I've got one friend of mine (navy, journeyman millwright and part way to machinist) who I've done enough work with that I can just give him a task, and he'll do it without ruining everything or requiring my babysitting. I will occasionally have him as my shop helper.

Note the word helper, not apprentice. This isn't me teaching him how to make knives. This is me giving him a pile of barstock, a bottle of dykem, a template and a scribe, and saying "scribe that knife onto all of these pieces, and then cut them out on the bandsaw"

As soon as I have to start teaching someone, or babysitting quality (grinding, blade finishing, handle shaping, ect) it's faster for me to just do it myself, let alone easier on my sanity.

And if I didn't have someone akin to who I do (some sort of skilled tradesman, preferably a machinist) who already knows how to use all of the tools and follow instructions, I'd just do everything myself as usual.

If I had a real huge order, I'd buy ground stock, waterjet, and outsource heat treat, and have a pile of blanks show up ready to bevel and put handles on. I'd quit doing knives and go work at the hardware store before I'd hire someone.
 
Its very hard to cover cost of insurance for just one.Also be prepared to lower your standards . Good , honest , willing to work , sober ,clean , show up on time ,all the time , pass back ground check ,and be happy with the money that can pay .I could make a much longer list but you get my drift.Add more of your own want and needs to this list and then pick a few .There are good people out there but can be very hard to find .Find a good one and you can make money with them .A bad one can cost you EVERYTHING ! WB
 
No matter what, Its liability for sure.
We were fortunate a trusted friend had son who worked for us thru highschool. He was paid under the table(and earned every penny! ).
As far as whats said about ” kids nowdays”, he was an anomoly, learned well & went on to become a M.E. Wish we had simply cloned him before he grew up.

Sadly,
My regular paying job suffered me an endless parade of Gameboy adept kids whos major electro-mechanical ability could only change batteries in their moms vibrator.
 
Last edited:
A couple things to consider from the psychology of working. The basic rules of people show that the rule of thirds applies. One third of people will do their best, and take pride in what they do. One third of people will try to meet expectations, and one third of people will see how much they can get away with before being fired. So, 66% of people are eliminated in your search off the bat, as we tend to be over the top in knifemaking in terms of striving to do our best.

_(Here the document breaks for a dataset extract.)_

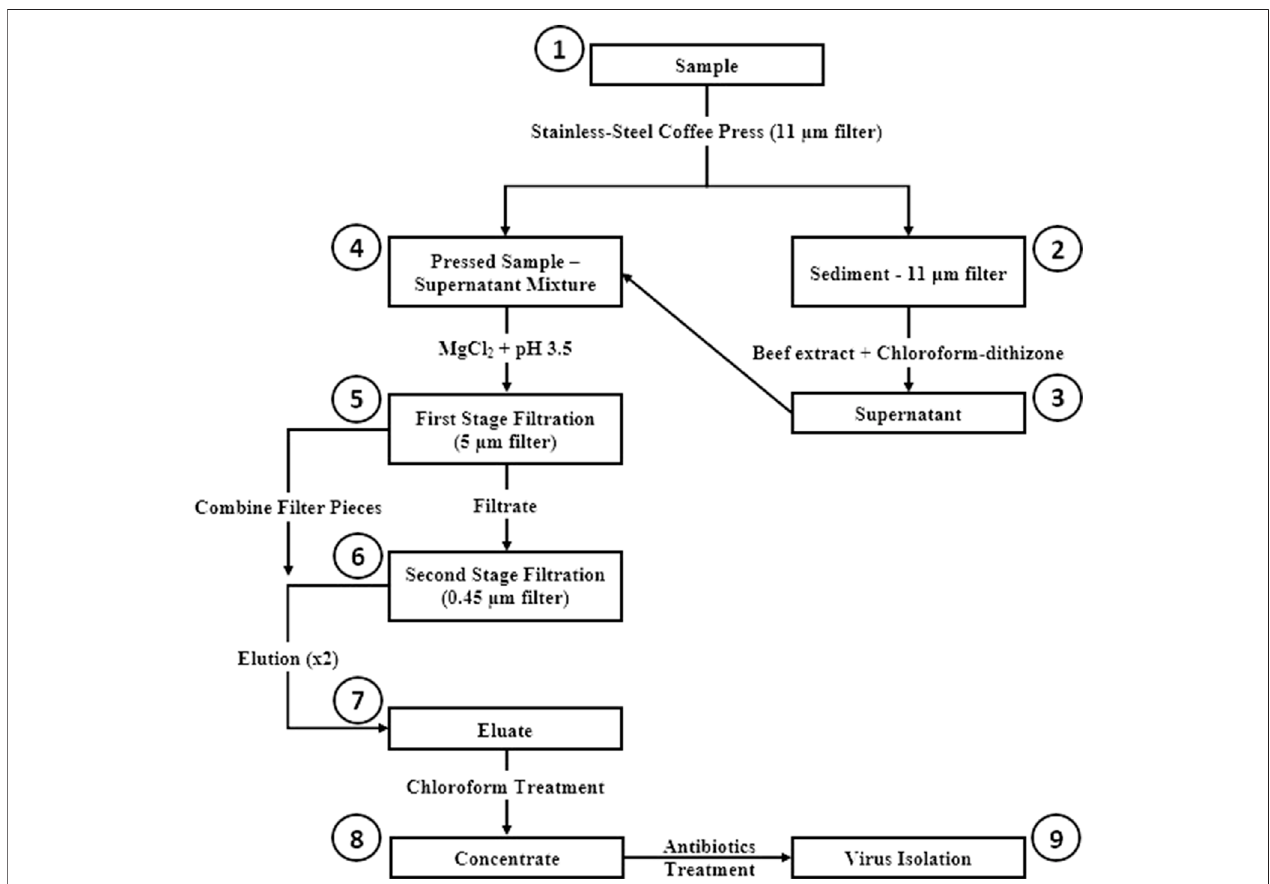
FIGURE 3 | Concentration and Elution Filtration (CaFÉ) method work fl ow chart. 1) Sample is pressed using coffee press with 11 µm fi lter. 2) Viral particles are extracted from Sediment — 11 µm fi lter with beef extract and chloroforrn-dithizone. 3) Supernatant is added to the main pressed sample. 4) MgCl 2 is added to the pressed sample-supernatant mixture and pH is adjusted to 3.5. 5) Sample is fi ltered using 5 µm fi lter. 6) Filtrate is then, fi ltered again with 0.45 µm fi lter and fi lter pieces from the two fi ltration stages are combined and eluted with beef extract. 7) The resulted eluate is chloroform treated. 8) Concentrate is inoculated into RD and L20B cell lines after antibiotics treatment. 9) Inoculated samples are observed for 5 days post- inoculation, following WHO ENVS Virus Isolation Algorithm.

The next important thing is recognizing that boys’ frontal lobes don’t fully mature until about 25 years of age. They may sound a bit like an adult, or look a bit like an adult from 15 on, but the part of the brain that regulates emotions, problem solves, and controls impulses is not the same as an adult. I can’t tell you how many managers I’ve worked with who had that “aha!” moment when they learned about this. People under 25, as a generalization, need supervision and structure to function. Self directed self management will not be a strong point in the vast majority of people under 25. Girls mature a few years earlier on average, but still not until the early 20s.